With a population of close to 120 million, Ethiopia is the biggest landlocked country globally and is viewed as an African giant after Nigeria. 

Somaliland, on the other hand, is far smaller in population and size and, hence, it can’t counter the giant next door which has been indulged in acts of retaliations and retributions.

Somaliland is not recognised by the United Nations or the African Union as an independent state, and this has hindered its economic and political development. 

Yet, one must admit that the de facto independent Republic of Somaliland has achieved some progress in those areas than several recognised states in west and central Africa. 

It is viewed today as one of the continent’s most democratic countries, with Kenya, Denmark, the UK, and the EU having offices or some form of presence in its capital Hargeisa.

Colonialism and autocracy at the root of conflict

Access to the Red Sea is viewed as an existential issue by many Ethiopians, with Addis Ababa promising to recognise Somaliland as an independent country in the near future. 

Most Somalis still, however, consider Somaliland as part of their territory, and hence tension is likely to increase. 

And with the African Union planning to withdraw its peacekeeping force from a politically bankrupt Somalia by the end of 2024, we are likely to witness an increase in attacks by al-Shabaab — a non-state militant group which controls half of Somalia’s territory — against Ethiopia.

Yet, the Somaliland-Ethiopian port agreement can also be viewed as an endeavour by the Ethiopian government to divert the world focus from its economic difficulties and internal conflicts, particularly in the aftermath of the 2020-2022 Tigray War — which has left hundreds of thousands of people killed and displaced — and the eruption of a new war with the Amhara and Oromia militias. 


The Tigray War has left Ethiopia on the brink of a humanitarian disaster and further underlined its need for a port.

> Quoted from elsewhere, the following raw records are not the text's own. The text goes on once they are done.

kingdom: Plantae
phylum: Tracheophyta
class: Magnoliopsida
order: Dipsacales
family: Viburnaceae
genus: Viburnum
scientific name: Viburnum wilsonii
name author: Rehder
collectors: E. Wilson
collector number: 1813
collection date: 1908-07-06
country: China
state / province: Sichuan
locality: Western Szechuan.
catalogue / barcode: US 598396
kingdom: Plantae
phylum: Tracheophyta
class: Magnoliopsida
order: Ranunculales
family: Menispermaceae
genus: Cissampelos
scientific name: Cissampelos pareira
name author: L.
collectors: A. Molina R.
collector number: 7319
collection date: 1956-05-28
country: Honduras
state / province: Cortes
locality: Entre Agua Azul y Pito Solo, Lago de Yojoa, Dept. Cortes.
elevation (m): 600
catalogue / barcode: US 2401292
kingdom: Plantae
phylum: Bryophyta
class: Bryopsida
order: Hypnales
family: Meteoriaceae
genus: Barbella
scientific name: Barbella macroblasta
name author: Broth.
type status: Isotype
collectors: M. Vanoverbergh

The port agreement has indeed uncovered the labyrinth of interests and political realities across the beleaguered Horn of Africa — in a region in which decades of colonialism, along with the autocratic rule implemented thereafter, have deeply planted schisms, rivalries and territorial disputes. 

Rising fear of conflict to engulf the entire continent

The rupture in Ethiopian-Somali ties could have grave consequences for the region and the Red Sea countries as a whole. 

The ongoing US-British attacks on the Iran-backed Houthi militants in Yemen — which is located along the Gulf of Aden at the intersection of the Red Sea and Arabian Sea — could also threaten shipping operations through the Bab al-Mandeb Strait.

Guarding the strategic strait poses a major challenge to today’s Arab Gulf states, with Saudi Arabia and Emirates fearing attacks on shipping lanes in it and the Red Sea. 


The Gulf states have always viewed the Horn of Africa region as a strategic borderline, with claims made that the United Arab Emirates — which has diligently been increasing its economic clout in the region — played a role in striking the port agreement. 

There is also rising fear of conflict extending to endanger ships passing from Egypt’s Suez Canal which connects the Mediterranean Sea to the Indian Ocean via the Red Sea.

The political and economic grievances of the Horn of Africa region are so great that they can’t solve them alone. 

A breakout of a war between Ethiopia and Somalia would carry catastrophic consequences not just for the region, but for Africa as a whole. 

It is incumbent upon the UN and the African Union to push for calm and play a more active role in settling the dispute.


Mohamed El-Bendary is an independent researcher based in Egypt and a former journalism lecturer in the US and New Zealand. He is the author of “The ‘Ugly American’ in the Arab Mind: Why Do Arabs Resent America?”.